Prefeito contesta divulgação de vereador e diz “aumento concedido aos profissionais de educação não ter nada a ver com SINTEAC”

O prefeito de Feijó, Kiefer Roberto, concedeu reajuste salarial acima de 12% aos profissionais de educação Municipal. O aumento, segundo o prefeito, não ter nada a ver com as informações publicadas em rede social, pelo então presidente do SINTEAC, Vereador Tarcísio Araújo.

Segundo o mandatário Feijoense, as informações prestadas pelo o representante do Sindicato são inverídicas e com intuito de confundir a população, principalmente por se tratar de ano eleitoral, onde concorre a cargo letivo. Outro fator predominante da administração do prefeito Kiefer, estar o benefício de auxilio alimentação, regra criada por ele em 2019, onde contempla de maneira eficaz a classe de educadores.

Leia na íntegra a nota divulgada pelo prefeito Kiefer

No que se refere ao reajuste salarial e ao auxílio alimentação dos profissionais da educação municipal

O SINTEAC de Feijó, por meio das “redes sociais”, vem dizimando inverdades, a título de obter pra si, o sucesso de governabilidade demonstrado pelo prefeito Kiefer Cavalcante, que muito tem feito pela educação de nosso município, mas do que as duas gestões anteriores não fizeram.

O SINTEAC, mais especificamente a “nova direção”, assim intitulada, alega ter buscado um diálogo com o Executivo, vale ressaltar, que o prefeito sempre atendeu todas as classes representativas dos servidores municipais, seja da saúde ou educação, agora, o que vem ocorrendo, é que, os que se dizem representante do povo e dos servidores da educação, não tem demonstrado o menor equilíbrio para tal função.

Tem buscado a todo o momento, desqualificar os avanços alcançados pelo prefeito Kiefer Cavalcante, como por exemplo, o município praticamente zerou os contratos provisórios, por meios de concursos, tornando assim, quase 200 vagas que eram ocupadas por cargos provisórios em servidores efetivos do quadro do município. Além da concessão do Auxílio Alimentação, pago a todos os servidores, seja professor ou pessoal de apoio.

O Auxílio Alimentação, desde que foi criado em 2019, atendendo os anseios dos servidores que mereciam uma remuneração mais digna, pois estavam a mais de oito anos sem qualquer reajuste salarial, vale ressaltar que o prefeito Kiefer Cavalcante recebeu o município a cima do índice de gasto com pessoal, não sendo possível conceder qualquer ajuste salarial e uma das medidas encontrada, juntamente com a sua equipe de apoio, foi à concessão do referido auxílio, o que não implicaria no aumento da despesa com gasto de pessoal, desse modo, não infringindo a Lei de Responsabilidade Fiscal.

Conforme mencionado pelo SINTEAC, o piso nacional do magistério é lei Federal e nenhum professor poderá receber menos do que está estabelecido em lei. Sim, é lei Federal, daí por que nunca foi cumprida por gestões anteriores? Porque ele na condição de vereador nunca reivindicou ou fez qualquer ato de manifestação para que o prefeito anterior pagasse o piso nacional? O fato é que tal conquista só veio ser alcançada na gestão do prefeito Kiefer Cavalcante, que sempre valorizou e valoriza a classe.

Desse modo, todos os avanços alcançados até aqui e mais os que estão previsto no planejamento do prefeito Kiefer Cavalcante, irá se concretizar, o que não será aceito é o Executivo conceder os benefícios e sindicato querer levar fama, ou promoção por parte de seus membros que se intitulam representantes.

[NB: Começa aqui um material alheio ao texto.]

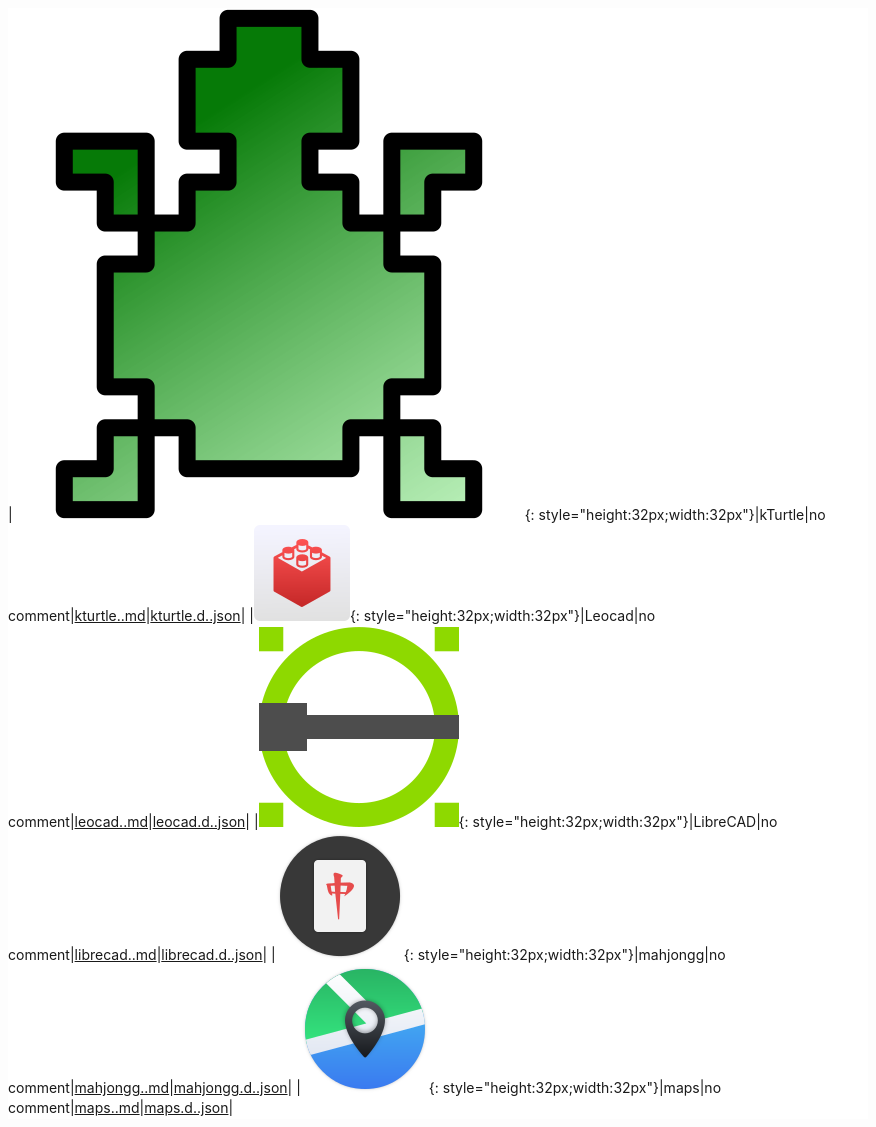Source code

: |![kturtle.svg](icons/kturtle.svg){: style="height:32px;width:32px"}|kTurtle|no comment|[kturtle..md](../kturtle)|[kturtle.d..json](../kturtle.d..json)|
|![leocad.svg](icons/leocad.svg){: style="height:32px;width:32px"}|Leocad|no comment|[leocad..md](../leocad)|[leocad.d..json](../leocad.d..json)|
|![librecad.svg](icons/librecad.svg){: style="height:32px;width:32px"}|LibreCAD|no comment|[librecad..md](../librecad)|[librecad.d..json](../librecad.d..json)|
|![circle_gnome-mahjongg.svg](icons/circle_gnome-mahjongg.svg){: style="height:32px;width:32px"}|mahjongg|no comment|[mahjongg..md](../mahjongg)|[mahjongg.d..json](../mahjongg.d..json)|
|![org.gnome.Maps.svg](icons/org.gnome.Maps.svg){: style="height:32px;width:32px"}|maps|no comment|[maps..md](../maps)|[maps.d..json](../maps.d..json)|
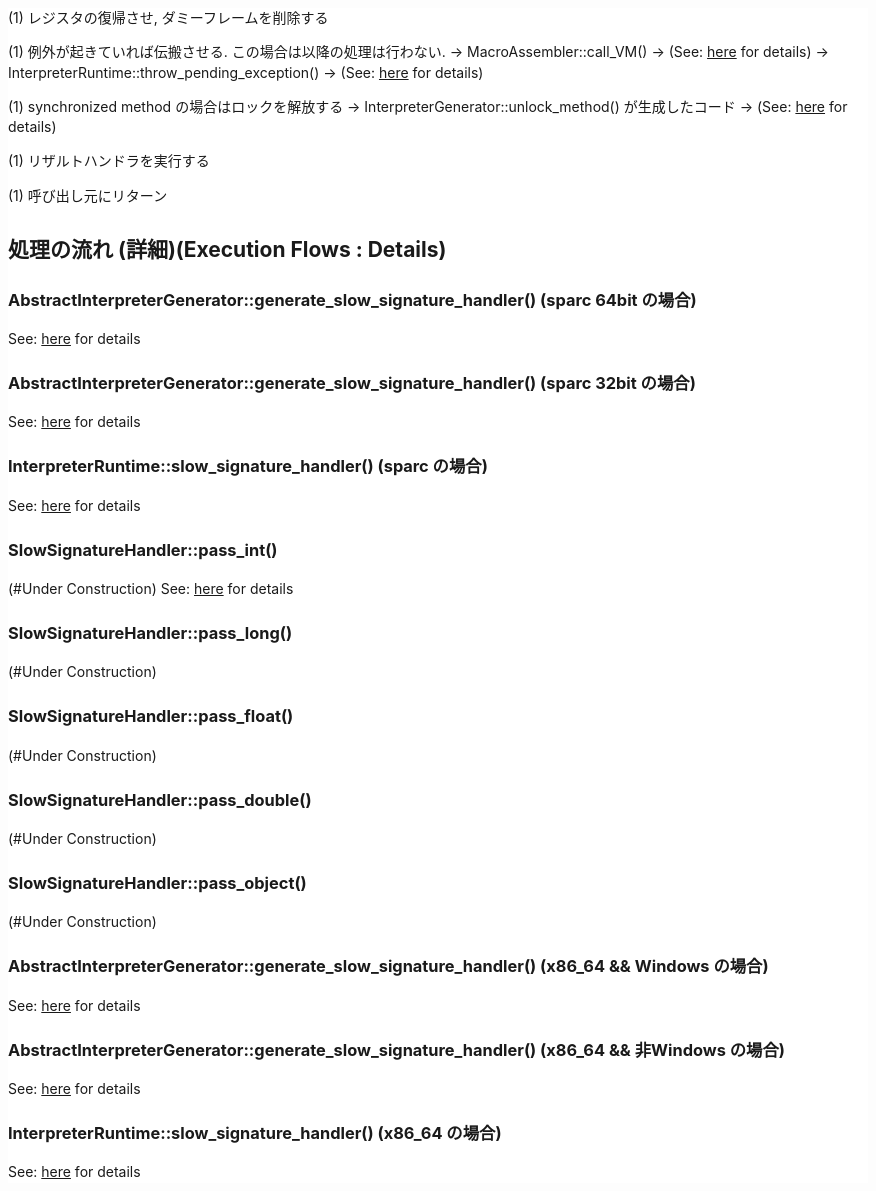    (1) レジスタの復帰させ, ダミーフレームを削除する

   (1) 例外が起きていれば伝搬させる. この場合は以降の処理は行わない.
       -&gt; MacroAssembler::call_VM()
          -&gt; (See: <a href="no2935dSX.html">here</a> for details)
             -&gt; InterpreterRuntime::throw_pending_exception()
                -&gt; (See: <a href="no3059d4M.html">here</a> for details)

   (1) synchronized method の場合はロックを解放する
       -&gt; InterpreterGenerator::unlock_method() が生成したコード
          -&gt; (See: <a href="no3059F5A.html">here</a> for details)

   (1) リザルトハンドラを実行する

   (1) 呼び出し元にリターン
</pre></div>



## 処理の流れ (詳細)(Execution Flows : Details)
### AbstractInterpreterGenerator::generate_slow_signature_handler() (sparc 64bit の場合)
See: [here](no3059QuG.html) for details
### AbstractInterpreterGenerator::generate_slow_signature_handler() (sparc 32bit の場合)
See: [here](no1695Vjd.html) for details
### InterpreterRuntime::slow_signature_handler() (sparc の場合)
See: [here](no3059rDa.html) for details
### SlowSignatureHandler::pass_int()
(#Under Construction)
See: [here](no3059Tjz.html) for details
### SlowSignatureHandler::pass_long()
(#Under Construction)

### SlowSignatureHandler::pass_float()
(#Under Construction)

### SlowSignatureHandler::pass_double()
(#Under Construction)

### SlowSignatureHandler::pass_object()
(#Under Construction)


### AbstractInterpreterGenerator::generate_slow_signature_handler() (x86_64 && Windows の場合)
See: [here](no1695ILv.html) for details
### AbstractInterpreterGenerator::generate_slow_signature_handler() (x86_64 && 非Windows の場合)
See: [here](no1695hsc.html) for details
### InterpreterRuntime::slow_signature_handler() (x86_64 の場合)
See: [here](no3059FtC.html) for details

O que deve ser evidenciado, é que a pessoa que se intitula presidente do SINTEAC, está no segundo ano de mandado de vereador, em seu primeiro mandado, fez parte da base de apoio no Legislativo municipal do prefeito anterior, sendo assim, ficou de braços cruzados por quatro anos e na gestão do prefeito Kiefer Cavalcante, passou mais dois anos sem fazer críticas ou manifestar qualquer ato de “rebelião” nesse sentido.

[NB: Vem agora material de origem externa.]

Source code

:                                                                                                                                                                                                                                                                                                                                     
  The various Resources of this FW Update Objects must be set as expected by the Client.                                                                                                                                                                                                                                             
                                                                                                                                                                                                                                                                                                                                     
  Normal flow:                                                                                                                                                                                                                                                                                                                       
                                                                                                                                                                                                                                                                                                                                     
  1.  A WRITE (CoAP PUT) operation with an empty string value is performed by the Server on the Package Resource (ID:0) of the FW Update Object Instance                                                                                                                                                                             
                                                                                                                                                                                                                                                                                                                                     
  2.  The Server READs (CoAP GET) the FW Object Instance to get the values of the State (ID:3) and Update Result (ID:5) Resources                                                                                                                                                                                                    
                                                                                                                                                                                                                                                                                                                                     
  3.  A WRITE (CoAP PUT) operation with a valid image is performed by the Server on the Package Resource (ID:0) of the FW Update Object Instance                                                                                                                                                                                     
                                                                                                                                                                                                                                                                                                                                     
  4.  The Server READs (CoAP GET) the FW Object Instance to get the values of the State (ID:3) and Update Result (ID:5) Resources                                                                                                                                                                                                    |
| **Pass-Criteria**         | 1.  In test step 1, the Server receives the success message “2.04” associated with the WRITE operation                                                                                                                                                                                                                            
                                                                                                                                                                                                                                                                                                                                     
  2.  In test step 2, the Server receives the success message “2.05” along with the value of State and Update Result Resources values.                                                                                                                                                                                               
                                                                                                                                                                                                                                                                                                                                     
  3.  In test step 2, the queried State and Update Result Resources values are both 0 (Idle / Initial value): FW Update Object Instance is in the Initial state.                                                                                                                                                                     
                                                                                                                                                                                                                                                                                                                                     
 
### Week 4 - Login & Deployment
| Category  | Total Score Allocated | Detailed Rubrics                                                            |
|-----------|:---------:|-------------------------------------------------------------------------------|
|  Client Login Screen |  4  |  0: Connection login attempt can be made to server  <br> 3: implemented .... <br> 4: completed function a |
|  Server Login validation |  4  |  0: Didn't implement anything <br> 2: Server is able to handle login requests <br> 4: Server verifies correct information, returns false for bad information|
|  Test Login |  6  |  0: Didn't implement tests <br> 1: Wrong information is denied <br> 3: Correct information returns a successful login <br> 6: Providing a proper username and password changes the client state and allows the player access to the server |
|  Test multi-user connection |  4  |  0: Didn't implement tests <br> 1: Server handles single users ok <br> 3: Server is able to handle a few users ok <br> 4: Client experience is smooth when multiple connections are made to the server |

Então acreditamos que os dois primeiro anos da gestão de Kiefer Cavalcante muito o agradou, pois o mesmo não demonstrava nenhum descontentamento, daí nos resta saber por que dessa arrogância e desejo de difamação por parte dessa pessoa, que pouco tem contribuído para os avanços do município.

Acredito que o mesmo esteja precisando trabalhar de verdade, seria bom se ele ocupasse sua função de professor, pois há muitos anos que o mesmo era lotado em determinado órgão do governo e nunca trabalhou como é do conhecimento de todos.

De certo modo, se não quiser trabalhar, também não atrapalhe quem está tentando concertar anos de retrocesso no município de Feijó, sabemos que o sucesso incomoda, mas seguiremos firmes.